# Calculation for the reviews page



## KDLadage (Feb 2, 2002)

Morrus,

You asked for some ideas on how to calculate the score for the reviews page. Well, here is an idea... Have the final score of the product calculated from the following formulae:

*V x (A-1)^2*

where:

 *V* is the number of votes that the product has received
 *A* is the average vote that would be displayed now

In other words, multiply the number of votes that the product has received by the square of the average vote minus 1.

By using this formulae, you will want to limit the to 10 lists and bottom 10 lists to those that have recieved at least 5 (or the current 7) votes. If you were to use this, you might want to display average vote as well.


----------



## praetorian (Feb 2, 2002)

what is the advantage of this system?  I have not tested it much, but it seems to allow items with lower averages to beat out items with higher averages by getting more reviews.  For example, the player's handbook would crush the manual of the planes with your system (if I am calculating it right), just by having more reviews.

* **Entries provided**:
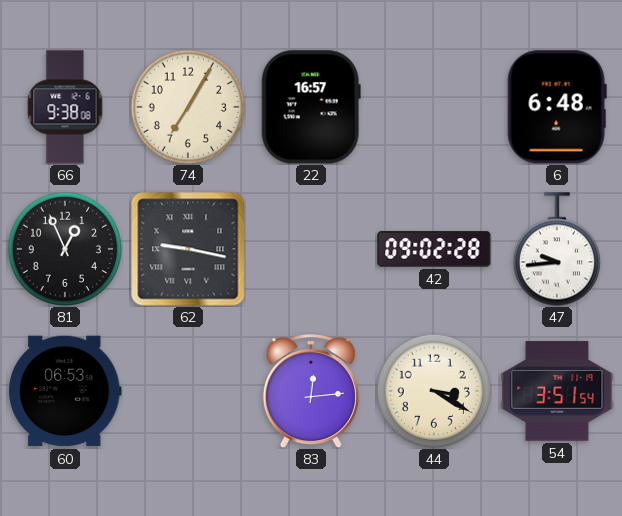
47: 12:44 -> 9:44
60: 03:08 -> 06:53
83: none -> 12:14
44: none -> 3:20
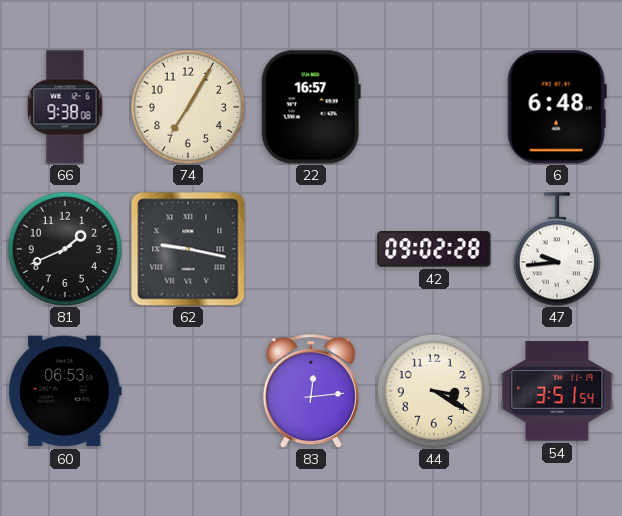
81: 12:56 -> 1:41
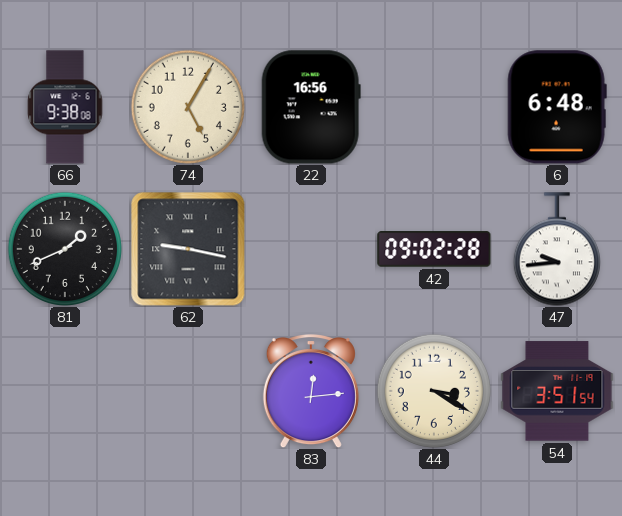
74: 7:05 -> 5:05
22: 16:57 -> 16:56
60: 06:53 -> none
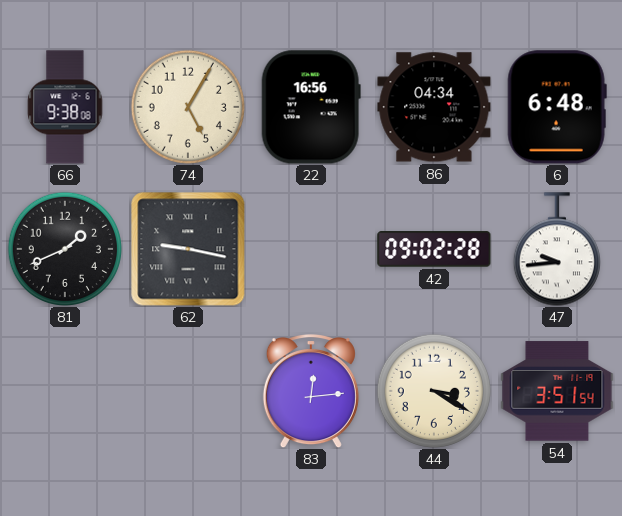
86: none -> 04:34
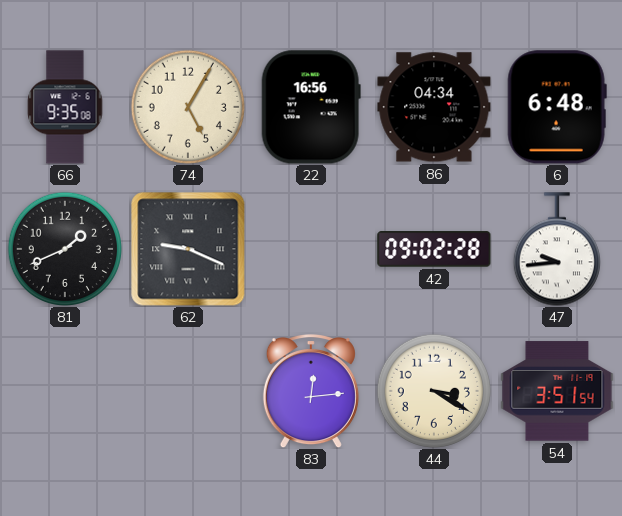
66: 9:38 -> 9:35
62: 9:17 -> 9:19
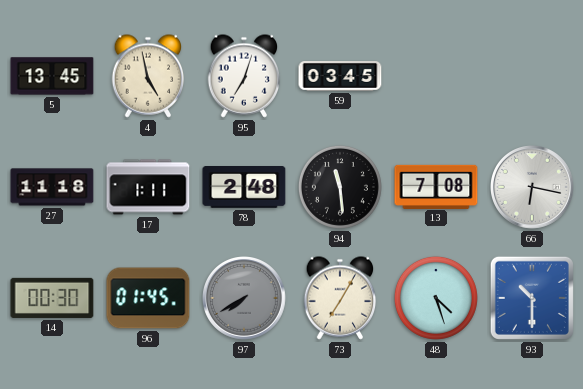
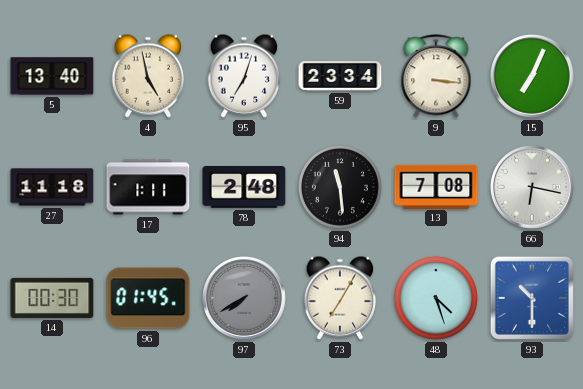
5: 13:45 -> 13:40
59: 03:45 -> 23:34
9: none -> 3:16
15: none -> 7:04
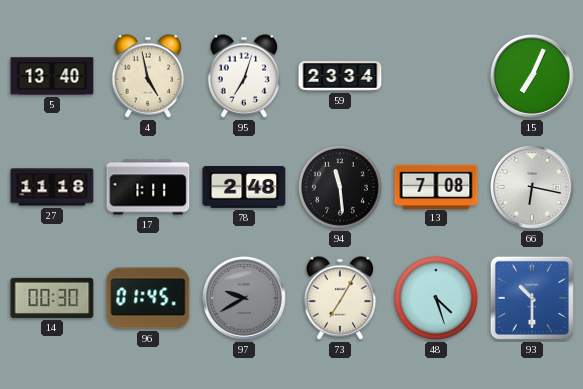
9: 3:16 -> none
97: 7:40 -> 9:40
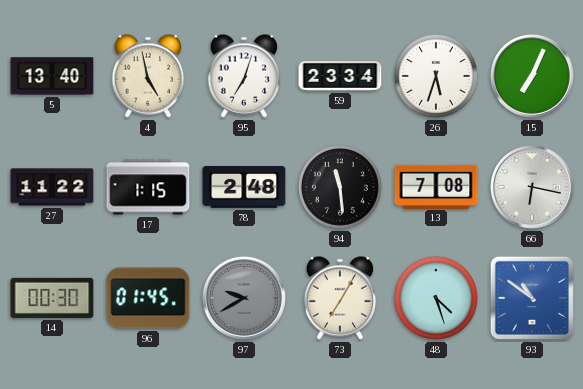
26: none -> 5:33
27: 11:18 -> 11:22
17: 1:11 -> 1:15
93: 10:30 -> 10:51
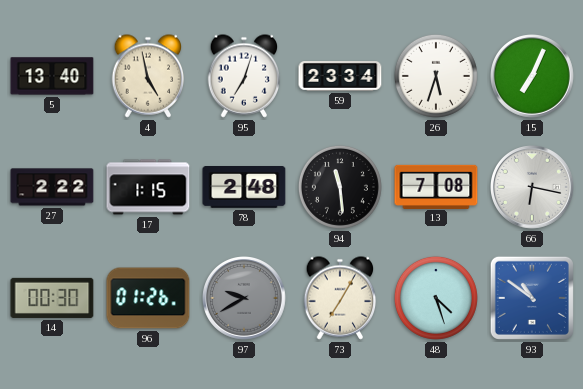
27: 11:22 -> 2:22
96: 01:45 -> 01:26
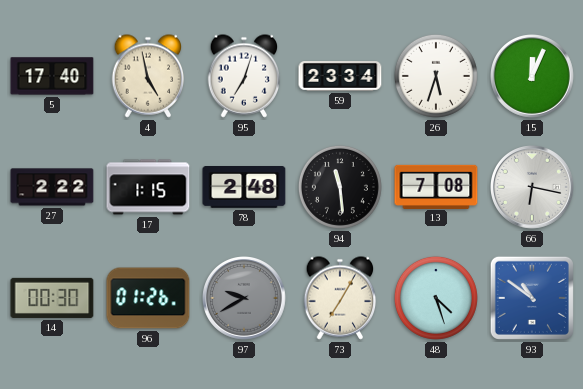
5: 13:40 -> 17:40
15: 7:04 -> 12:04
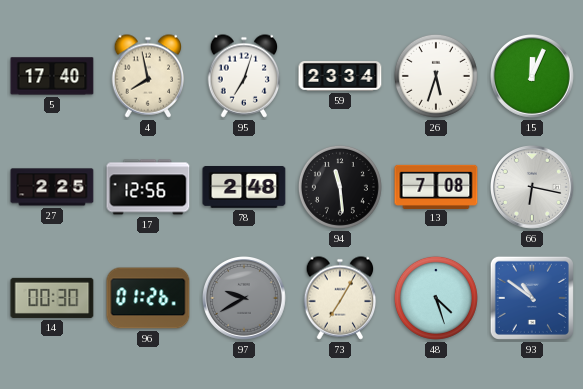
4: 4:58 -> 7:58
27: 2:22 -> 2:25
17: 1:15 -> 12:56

* **What to do**:
1. Reproduce the passage of the review-score thread that begins at the words "In other words, multiply" and ends after "having more reviews.".
2. List every name or username of a participant that appears in the review-score thread.
3. Answer these questions from the review-score thread:
(a) What does *V* stand for in the proposed formula?
(b) What minimum number of votes is suggested for the top 10 and bottom 10 lists?
(c) Which product does the reply say would crush the manual of the planes under the proposed system?
The records above stand apart from the review-score thread and are not part of it.

* **Solutions to the tasks**:
1.
In other words, multiply the number of votes that the product has received by the square of the average vote minus 1.

By using this formulae, you will want to limit the to 10 lists and bottom 10 lists to those that have recieved at least 5 (or the current 7) votes. If you were to use this, you might want to display average vote as well.


----------



## praetorian (Feb 2, 2002)

what is the advantage of this system?  I have not tested it much, but it seems to allow items with lower averages to beat out items with higher averages by getting more reviews.  For example, the player's handbook would crush the manual of the planes with your system (if I am calculating it right), just by having more reviews.

2.
KDLadage
Morrus
praetorian

3.
(a) The number of votes that the product has received.
(b) At least 5 (or the current 7) votes.
(c) The player's handbook.